Kura Sushi, the U.S. restaurant chain that is majority owned by a Japanese company, said on Wednesday that it would be returning the $5.98 million loan it recently received through the federal government’s Paycheck Protection Program.
Kura Sushi is the second publicly traded restaurant chain to return money it received from the emergency small business financial effort being run by the Small Business Administration. Shake Shack said earlier this week that the burger chain would be giving back the $10 million it secured through the program.
The move by Kura Sushi will likely put more pressure on other restaurant chains and larger enterprises that have received funding through the Paycheck Protection Program.
On Tuesday, Treasury Secretary Steven Mnuchin expresses satisfaction that Shake Shack was returning its emergency loan proceeds and urged other larger publicly traded companies to follow its lead. He said that the SBA would be issuing new guidance on the certifications that borrowers made under the program, suggesting some companies may find themselves in a position of breaching the certification.
“There is a certification that people are making and I ask people just make sure the intent of this was for business that needed the money … the intent of this money was not for big public companies that have access to capital,” Mnuchin said. “If you pay back the loan right away you won’t have liability to the SBA and to Treasury but there are severe consequences for people who don’t attest properly to this certification.”
The $349 billion Paycheck Protection Program ran out of money last week before many small businesses in America were able to tap it for emergency funding. The funds that Kura Sushi and Shake Shack are returning cannot be used to make new small business loans unless Congress authorizes new funds for the Paycheck Protection Program. The Senate on Tuesday approved a $484 billion package that would replenish the program and the House is expected to take up the legislation on Thursday.
The small business emergency funding program offers two-year loans of up to $10 million, with the principal forgivable if the proceeds are largely used for payroll and to keep people employed. While the loans are meant for small business with fewer than 500 employees, some restaurant chains that did not employ more than 500 people at a single location were allowed to obtain the loans.
Some of the public companies that were able to tap the program had market capitalizations greater than $100 million and seemed to have other financing options. Shake Shack, for example, conducted a $150 million share offering on Friday. Other restaurant chains that received funding from the program include J. Alexander’s Holdings, which obtained two separate loans totaling $15.1 million, and Ruth’s Hospitality Group RUTH , which operates the Ruth’s Chris Steak House chain and got $20 million through two different subsidiaries.

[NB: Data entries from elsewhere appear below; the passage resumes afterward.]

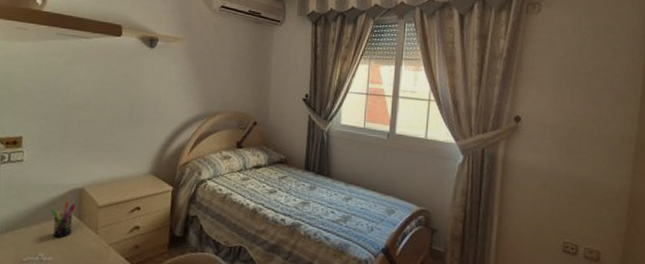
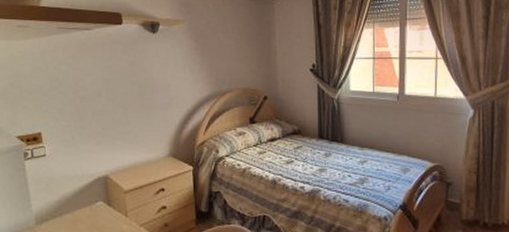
pen holder: present [51,201,77,238] -> none [80,189,104,223]

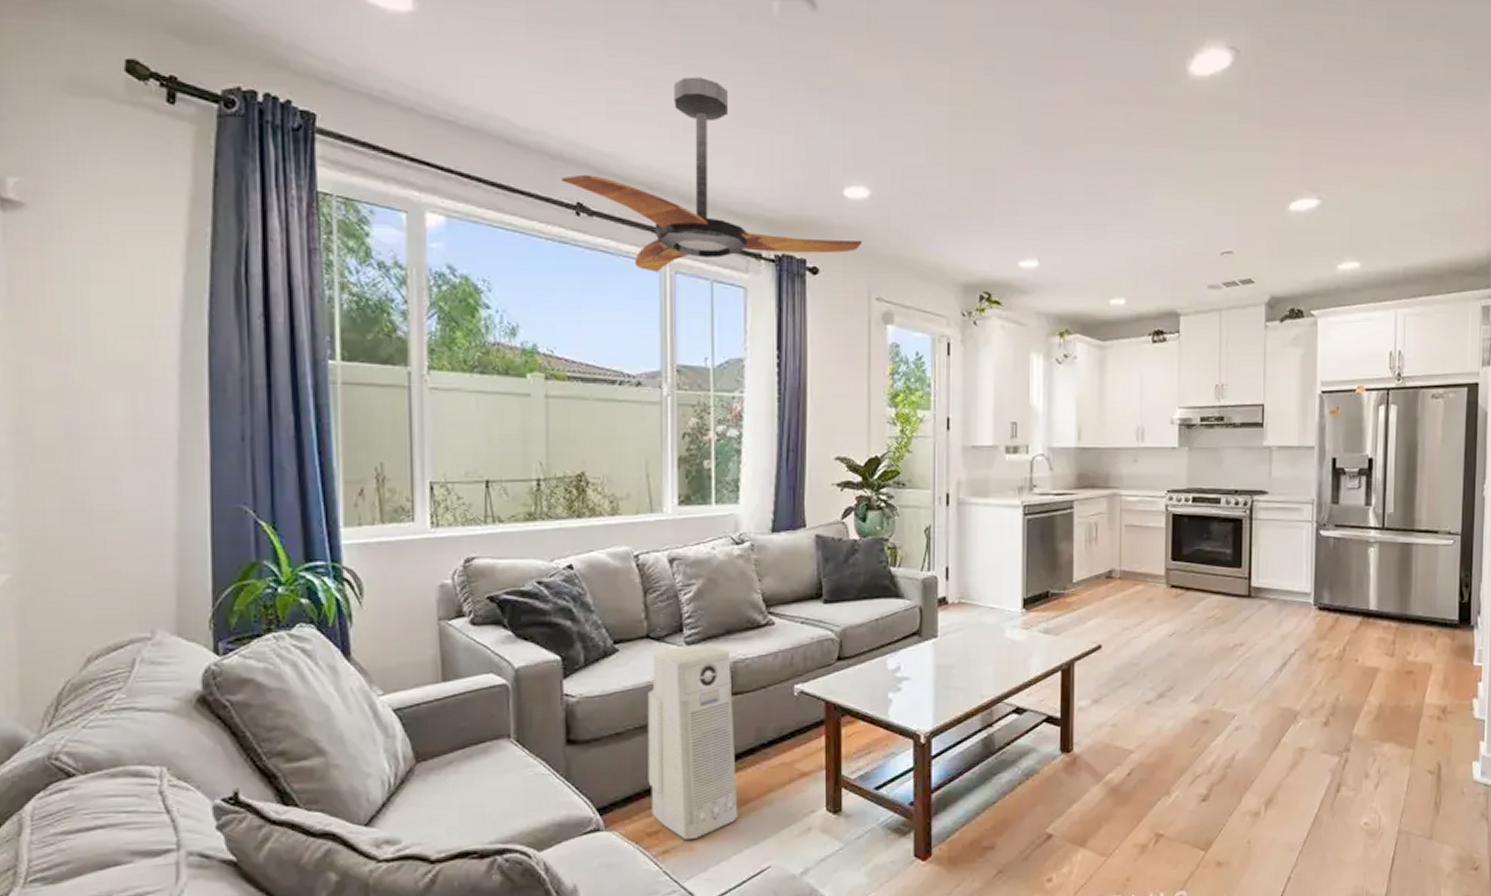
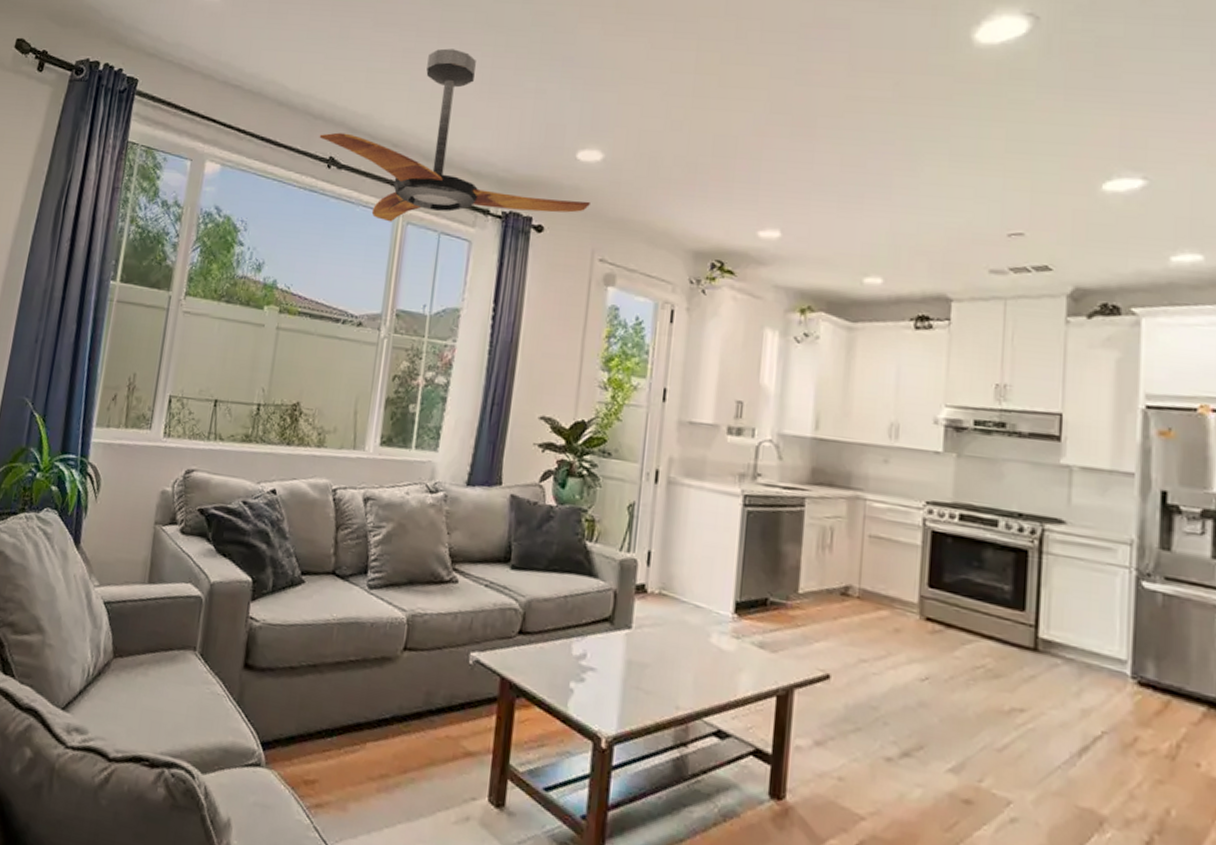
air purifier: present [647,645,738,841] -> none [311,588,410,799]

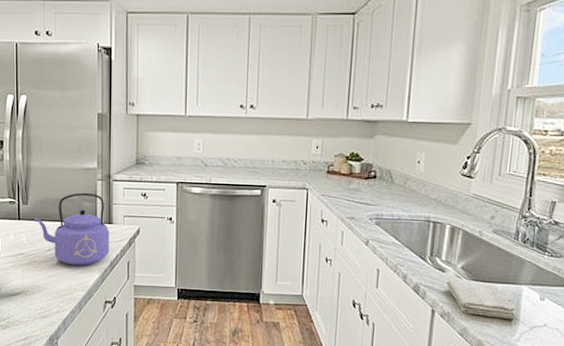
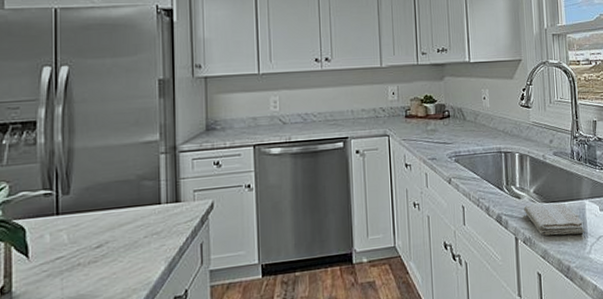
kettle: present [34,192,110,266] -> none [78,169,178,261]

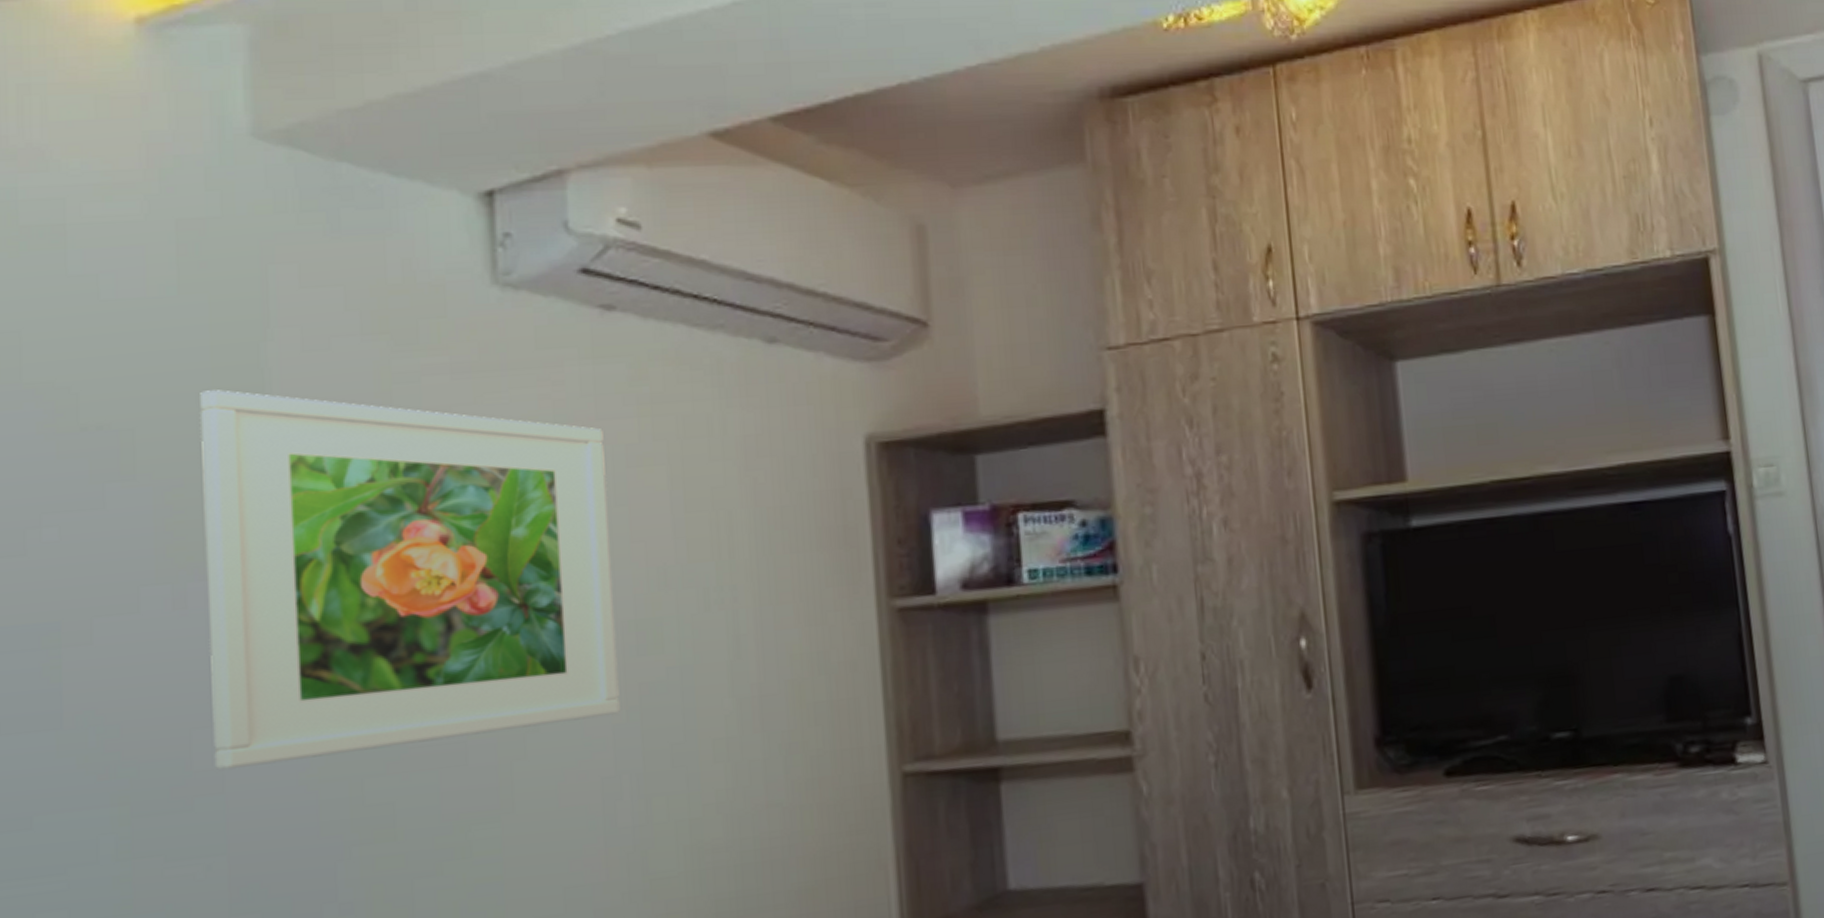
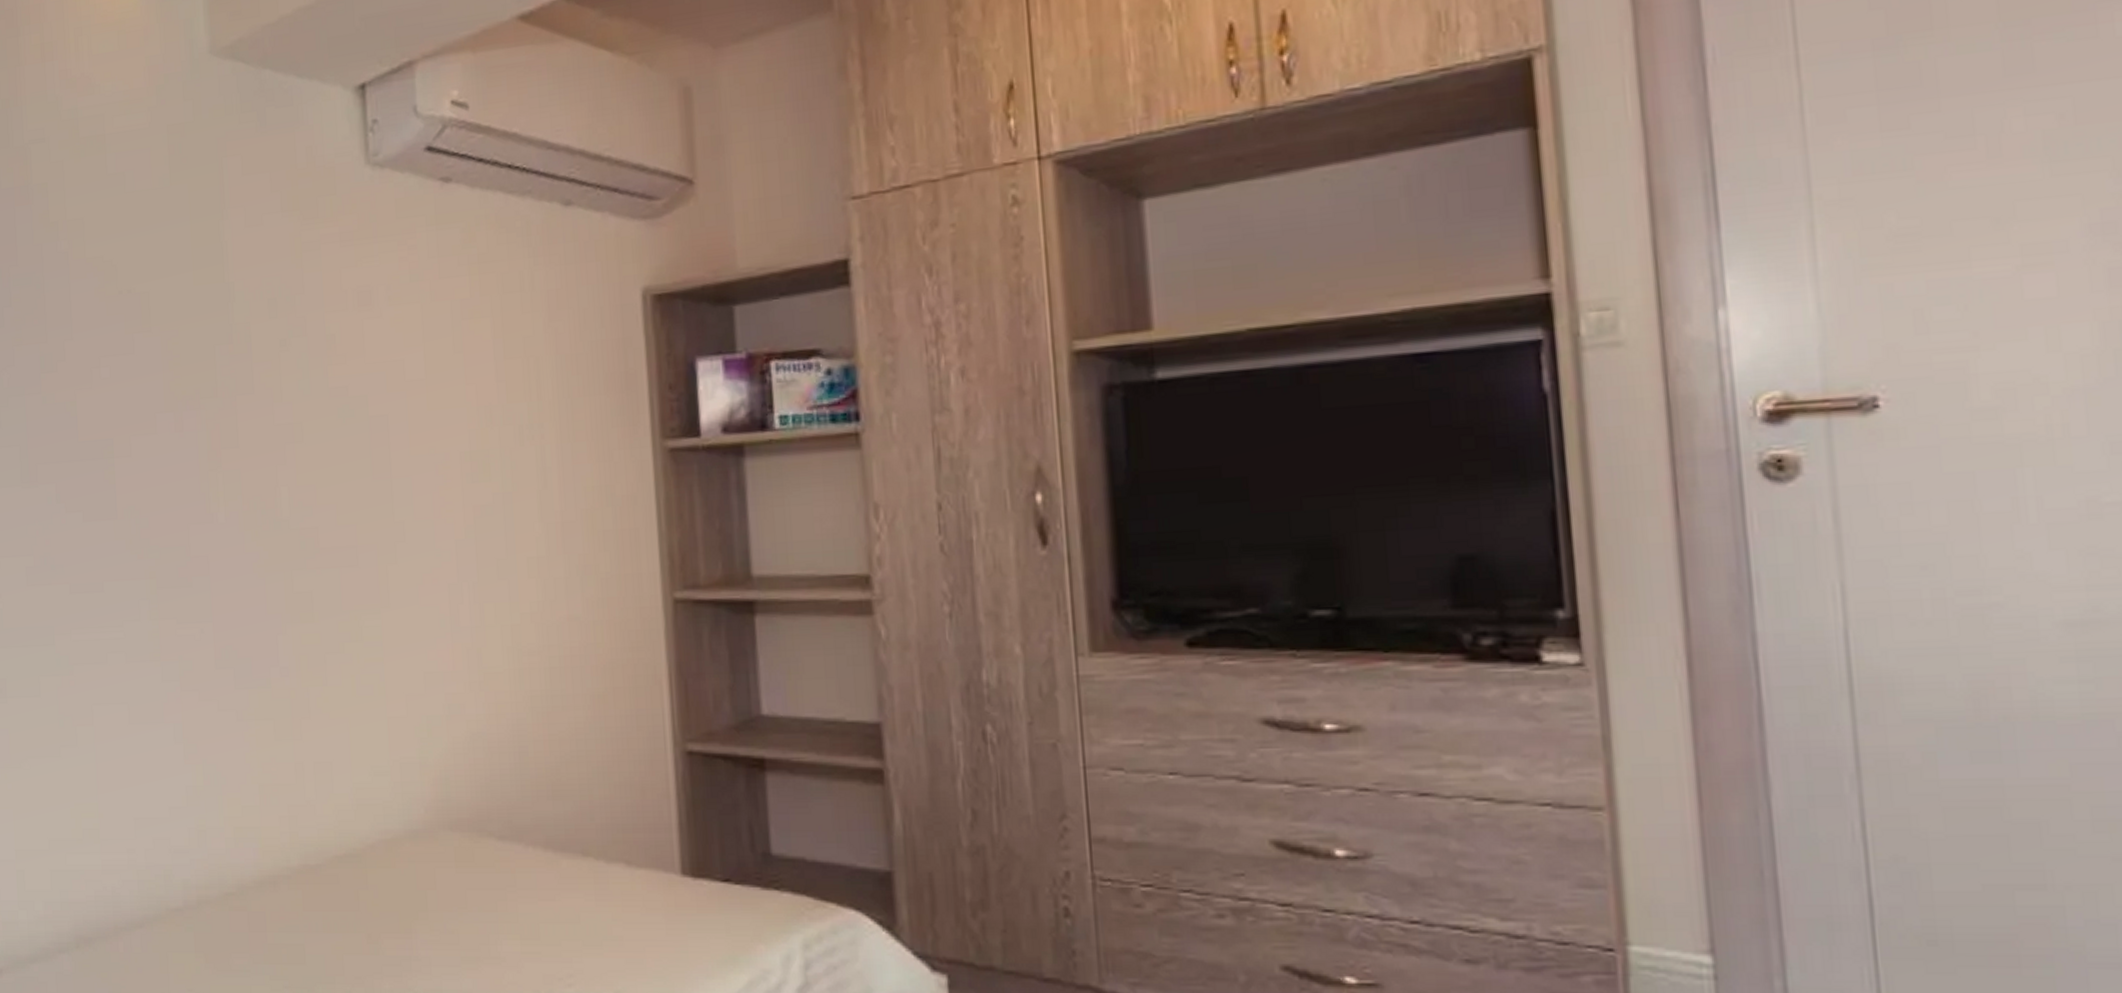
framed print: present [200,390,620,770] -> none [185,259,460,557]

Kura Sushi had $30 million of cash and cash equivalents on hand as of the end of February, Securities & Exchange Commission filings show. Kura Sushi, which is based in Irvine, Calif., was established in 2008 as a subsidiary of a Japanese sushi restaurant chain that goes by the same name. Kura Sushi is listed on the Nasdaq NDAQ and operates 23 restaurants across five states. Its initial Japanese parent company still owns more than 50% of the company.